A cat, one of hundreds that ran wild throughout the catacombs, appeared from behind the throne, where it had been sleeping on the stone floor. Pure black and sleek, it was a perfect miniature for their kind in their true animal form. Except for its eyes, which glowed vivid yellow in the candlelit room. The Bellatorum—born in darkness, raised in darkness, trained to fight and kill in darkness—had black eyes, to a one. The cat rubbed its face against a leg of the throne, then jumped in one graceful leap onto the King’s crossed legs.

He began to stroke it behind the ears. It purred and settled into his lap.

“We will wait until midnight to see if Aurelio and Lucien return with what is mine,” said the King softly. “And if they do not”—he turned his burning black eyes to Celian and his lips curved to a smile—“I shall require compensation.”

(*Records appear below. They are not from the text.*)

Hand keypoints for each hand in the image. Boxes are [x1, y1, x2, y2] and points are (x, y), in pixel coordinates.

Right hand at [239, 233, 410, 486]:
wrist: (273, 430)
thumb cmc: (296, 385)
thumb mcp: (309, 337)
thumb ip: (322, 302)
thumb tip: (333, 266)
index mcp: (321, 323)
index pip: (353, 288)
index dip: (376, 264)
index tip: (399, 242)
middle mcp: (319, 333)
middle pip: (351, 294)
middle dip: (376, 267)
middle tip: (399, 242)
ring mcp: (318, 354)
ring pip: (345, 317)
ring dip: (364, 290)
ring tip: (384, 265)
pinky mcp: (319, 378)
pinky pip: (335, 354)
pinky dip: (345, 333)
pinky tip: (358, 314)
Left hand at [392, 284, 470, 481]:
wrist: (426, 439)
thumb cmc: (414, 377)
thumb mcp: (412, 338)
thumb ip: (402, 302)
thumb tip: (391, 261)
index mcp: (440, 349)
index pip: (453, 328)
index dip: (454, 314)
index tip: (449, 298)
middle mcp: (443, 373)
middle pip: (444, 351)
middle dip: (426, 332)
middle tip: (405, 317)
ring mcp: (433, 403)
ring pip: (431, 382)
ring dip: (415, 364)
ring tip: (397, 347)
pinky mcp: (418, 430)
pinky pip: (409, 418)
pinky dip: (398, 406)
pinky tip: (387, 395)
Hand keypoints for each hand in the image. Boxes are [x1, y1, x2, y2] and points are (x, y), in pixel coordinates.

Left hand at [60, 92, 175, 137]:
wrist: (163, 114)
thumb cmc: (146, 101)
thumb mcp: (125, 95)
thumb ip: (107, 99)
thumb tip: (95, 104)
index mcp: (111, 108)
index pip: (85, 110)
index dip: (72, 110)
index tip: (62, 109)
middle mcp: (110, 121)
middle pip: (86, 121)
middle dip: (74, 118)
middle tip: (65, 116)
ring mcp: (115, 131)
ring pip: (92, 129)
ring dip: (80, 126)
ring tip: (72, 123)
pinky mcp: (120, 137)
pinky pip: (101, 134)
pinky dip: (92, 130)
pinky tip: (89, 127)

Celian’s skin crawled. He knew what compensation the King required. One thing and one thing only bought atonement from the King’s displeasure: pain.

Pain would be his tithe for failure.

“Yes, sire,” he said, his voice very low.

A growl rumbled through Constantine’s chest, and the King smiled even wider. “Ever the protector, Constantine. And yet how you displease me with this show of concern for your brother.

Your fealty lies with me first, does it not?”

Constantine raised his head and met the King’s cold, cold eyes. “Yes, my lord.”

“Good. Because it will be you who will dispense Celian’s punishment if your other brothers do not return with the female.”

Celian felt Constantine stiffen and wanted to reach out and cuff him upside the head. Defiance could get him killed. He wasn’t worth it.

“As you desire, my lord,” said Constantine, slowly, anger darkening his face.